1. Determine maturity and quality variation as impacted by tree and orchard management regimes.
2. Correlate pear quality, maturity, and chemistry with DA meter evaluation and storability.
D'Anjou has been trained for many years using an open vase. Single trees can reach 17 ft high with a very large canopy volume where fruits are distributed mostly in the upper-medium portion of the canopy. Fruit characteristics inside such a big and vigorous tree can be very different as less light can penetrate into the inside of the canopy and, consequently, light exposure can be quite different. Harvest in those orchards cannot be mechanized and is performed manually without any sorting. Consequently, many fruit quality characteristics, including maturity, can be highly variable within a single bin. This factor can dramatically impact fruit quality and storability often resulting in the need to repack to eliminate over-ripe, spoiled and scalded fruit from packed boxes.

──────

§ Tasks to complete
A) In the D'Anjou pear text, how tall can a single tree grow?
B) Can you summarize the D'Anjou pear text in two sentences?
C) Write what would follow the last sentence of the D'Anjou pear text.
The material after this point has nothing to do with the D'Anjou pear text.

§ Data lines

──────

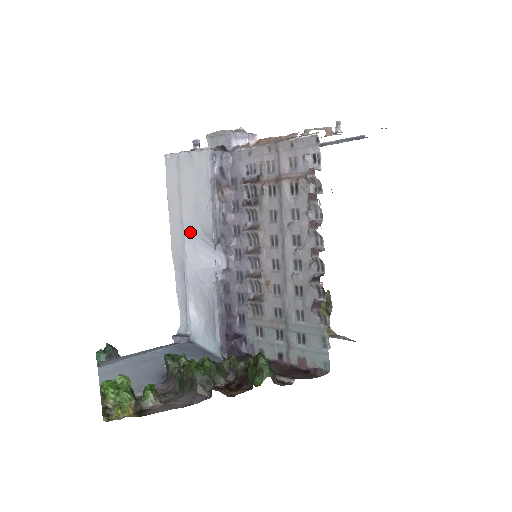
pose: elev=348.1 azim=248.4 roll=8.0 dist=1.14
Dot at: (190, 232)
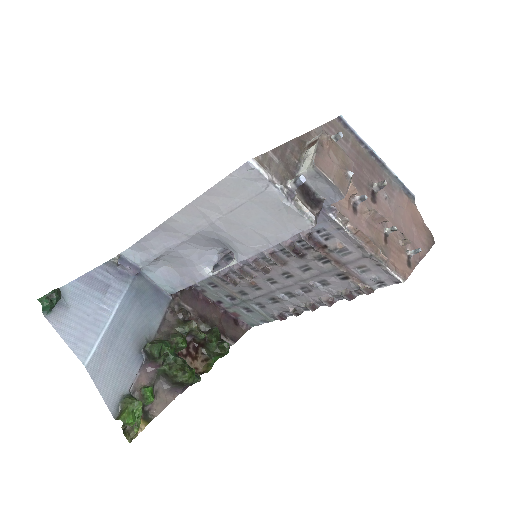
Dot at: (213, 232)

──────

§ Final results
A) A single tree can reach 17 ft high.

B) The text sets two goals: to determine how tree and orchard management affect variation in pear maturity and quality, and to relate pear quality, maturity, and chemistry to DA meter evaluation and storability. D'Anjou trees trained as large open vases up to 17 ft high get uneven light inside the canopy and are picked by hand without sorting, so fruit in a single bin can vary widely, which can hurt quality and storability and often means repacking to remove over-ripe, spoiled and scalded fruit.

C)
Our preliminary work indicates a non-destructive approach using the DA-meter, which can be adopted to segregate pear fruit according to maturity by estimating associated chemical changes. We have found that fruit picked from the internal part of the canopy ripens more slowly, as estimated using the DA index, but loses weight more rapidly after three weeks at room temperature than fruit harvested from the outer part of the canopy. While sophisticated laboratory instruments will be used to determine specific changes and chemistry, we expect that, once characterized, differences in harvest maturity within the canopy and orchard may be evaluated using orchard or packing line-based tools specifically targeting these differences. Our long-term goal is to develop tools and protocols that improve uniformity of fruit maturity and quality at harvest. Moreover, one possible long-term outcome is implementation of existing sorting technology to afford storage operators the ability to pre-sort pears by orchard or tree position/maturity. This sorting capacity would allow tailored storage regimes for improved ripening and quality consistency and reduced losses from postharvest disorders such as scald and possibly decay.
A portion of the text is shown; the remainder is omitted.